**Passage to read:**
* START *

The Mirror 

Riff-Raff

Three cheers for faggotry!

 

by RAF KATIGBAK

Unless you have just been cryogenically unfrozen or have vowed never to step foot on Ste-Catherine street for fear of the extremely pungent stench currently wafting up from our city’s alleyways (can we PLEASE get a petition going for the city to irradiate the alley next to Burger King?), you may have noticed an increased number of gender-matched pairs, often with spiky hair, proudly holding hands as they peruse the downtown core.

With the closure of last week’s Outgames conveniently timed with our city’s Pride celebration (which, in a strange twist of fate, was also timed with the landing of a ship in Montreal’s Old Port from which hundreds of young hot Greek sailors in uniform came ashore, further evidence for some that if a higher power indeed exists, s/he must certainly have a lisp), Montreal’s queer quotient was raised from “fabulous” to “fierce” as the city’s gay community once again blocked off the village and showed visiting athletes and tourists what it means to live it up Montreal-style.

But even outside of the village, gay and lesbian couples proudly wandered the streets hand in hand with impunity. A sight that filled yours truly with a deep swell of Montreal pride (not that I’m gay or anything, I mean, I have nothing against gay people, I mean, some of my best friends...).

* END *

**Required task 1:** According to the Riff-Raff column, the closure of which event coincided with the city's Pride celebration?
**Required task 2:** Condense the paragraph of the Riff-Raff column that begins "With the closure of last week's Outgames" into a brief list of its main facts.
**Required task 3:** Translate this sentence from the Riff-Raff column into French: "But even outside of the village, gay and lesbian couples proudly wandered the streets hand in hand with impunity."
The material that follows comes from a separate source and has no connection to the column.

**Material:**
* START *

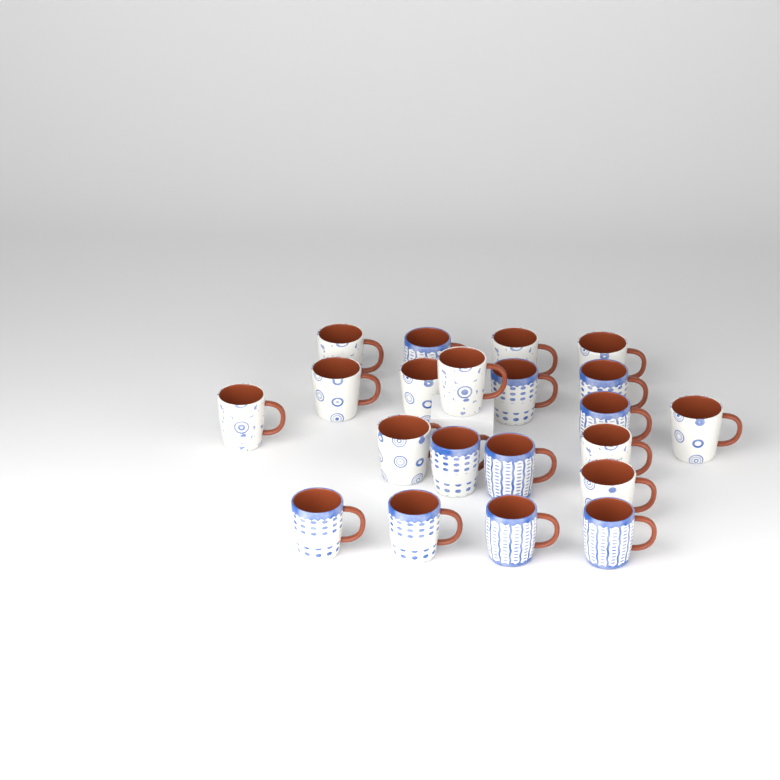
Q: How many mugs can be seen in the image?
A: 21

* END *

**Written response 1:** Last week's Outgames.

**Written response 2:**
- The end of the Outgames coincided with Montreal's Pride celebration.
- A ship also landed in the Old Port, and hundreds of young Greek sailors in uniform came ashore.
- The city's gay community again blocked off the village.
- The community showed visiting athletes and tourists how to live it up Montreal-style.

**Written response 3:** Mais même en dehors du village, des couples gais et lesbiens se promenaient fièrement dans les rues main dans la main, en toute impunité.